SEE ALSO Health Care Gap; Medical Racism; Model Minorities.
BIBLIOGRAPHY
President’s Initiative on Race. 1998. One America in the Twenty-First Century: The President’s Initiative on Race. Washington, DC: U.S. Government Printing Office. Available from http://www.ncjrs.org.
Smedley, Audrey, and Brian D. Smedley. 2005. “Race as Biology Is Fiction, Racism as a Social Problem Is Real.” American Psychologist 60 (1): 16–26.
Sue, Derald W. 2003. Overcoming Our Racism: The Journey to Liberation. San Francisco, CA: Jossey-Bass Publications.

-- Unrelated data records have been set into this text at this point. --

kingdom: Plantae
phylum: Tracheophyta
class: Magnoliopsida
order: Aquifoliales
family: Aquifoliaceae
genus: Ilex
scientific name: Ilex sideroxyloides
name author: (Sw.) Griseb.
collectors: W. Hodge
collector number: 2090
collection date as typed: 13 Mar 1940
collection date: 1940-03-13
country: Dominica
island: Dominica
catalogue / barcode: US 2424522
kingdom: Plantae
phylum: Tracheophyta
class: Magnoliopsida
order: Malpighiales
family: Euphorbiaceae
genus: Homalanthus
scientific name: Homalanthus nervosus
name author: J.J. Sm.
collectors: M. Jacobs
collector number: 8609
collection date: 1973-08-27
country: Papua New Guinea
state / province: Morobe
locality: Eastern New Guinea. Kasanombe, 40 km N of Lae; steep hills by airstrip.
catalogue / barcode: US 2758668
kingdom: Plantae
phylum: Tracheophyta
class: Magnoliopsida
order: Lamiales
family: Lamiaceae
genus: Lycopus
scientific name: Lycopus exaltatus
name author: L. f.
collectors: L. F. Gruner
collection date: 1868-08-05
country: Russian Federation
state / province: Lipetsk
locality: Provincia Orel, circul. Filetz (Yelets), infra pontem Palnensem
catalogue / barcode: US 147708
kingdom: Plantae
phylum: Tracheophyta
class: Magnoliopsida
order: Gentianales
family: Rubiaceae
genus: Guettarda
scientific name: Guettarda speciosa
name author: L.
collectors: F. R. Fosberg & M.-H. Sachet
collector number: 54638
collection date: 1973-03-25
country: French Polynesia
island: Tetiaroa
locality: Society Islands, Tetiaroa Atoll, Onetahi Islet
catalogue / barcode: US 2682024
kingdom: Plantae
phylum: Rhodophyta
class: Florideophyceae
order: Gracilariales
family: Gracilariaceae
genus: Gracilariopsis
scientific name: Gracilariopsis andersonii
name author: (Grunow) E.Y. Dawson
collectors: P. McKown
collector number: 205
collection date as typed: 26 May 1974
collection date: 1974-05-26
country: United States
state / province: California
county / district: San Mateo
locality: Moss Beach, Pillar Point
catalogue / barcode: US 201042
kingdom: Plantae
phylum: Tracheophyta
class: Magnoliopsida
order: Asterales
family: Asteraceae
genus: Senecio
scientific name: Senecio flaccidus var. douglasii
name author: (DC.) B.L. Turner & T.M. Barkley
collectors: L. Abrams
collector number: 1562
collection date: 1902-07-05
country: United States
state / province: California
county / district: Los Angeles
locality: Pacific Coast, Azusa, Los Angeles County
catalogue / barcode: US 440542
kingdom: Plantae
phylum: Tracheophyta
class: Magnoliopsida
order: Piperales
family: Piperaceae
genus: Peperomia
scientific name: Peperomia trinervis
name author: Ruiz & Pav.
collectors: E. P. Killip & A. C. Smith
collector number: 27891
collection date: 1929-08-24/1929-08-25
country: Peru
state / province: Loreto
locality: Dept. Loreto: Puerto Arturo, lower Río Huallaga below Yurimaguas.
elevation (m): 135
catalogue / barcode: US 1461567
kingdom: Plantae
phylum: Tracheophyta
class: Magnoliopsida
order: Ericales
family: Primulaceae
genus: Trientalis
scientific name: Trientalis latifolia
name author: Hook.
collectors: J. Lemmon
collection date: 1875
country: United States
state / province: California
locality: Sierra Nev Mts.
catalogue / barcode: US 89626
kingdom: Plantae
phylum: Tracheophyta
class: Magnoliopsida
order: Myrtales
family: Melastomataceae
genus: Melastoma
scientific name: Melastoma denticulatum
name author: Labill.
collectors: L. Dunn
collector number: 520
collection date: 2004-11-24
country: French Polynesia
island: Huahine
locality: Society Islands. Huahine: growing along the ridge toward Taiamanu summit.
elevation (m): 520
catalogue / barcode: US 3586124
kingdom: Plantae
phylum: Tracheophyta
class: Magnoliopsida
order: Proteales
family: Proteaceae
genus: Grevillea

U.S. Department of Health and Human Services. 2001. Mental Health: Culture, Race and Ethnicity—A Supplement to Mental Health: A Report of the Surgeon General. Washington, DC: U.S. Government Printing Office. Available from http://www.surgeongeneral.gov.
Williams, David R., Harold W. Neighbors, and James S. Jackson. 2003. “Racial/Ethnic Discrimination and Health: Findings from Community Studies.” American Journal of Public Health, 93(2): 200–208.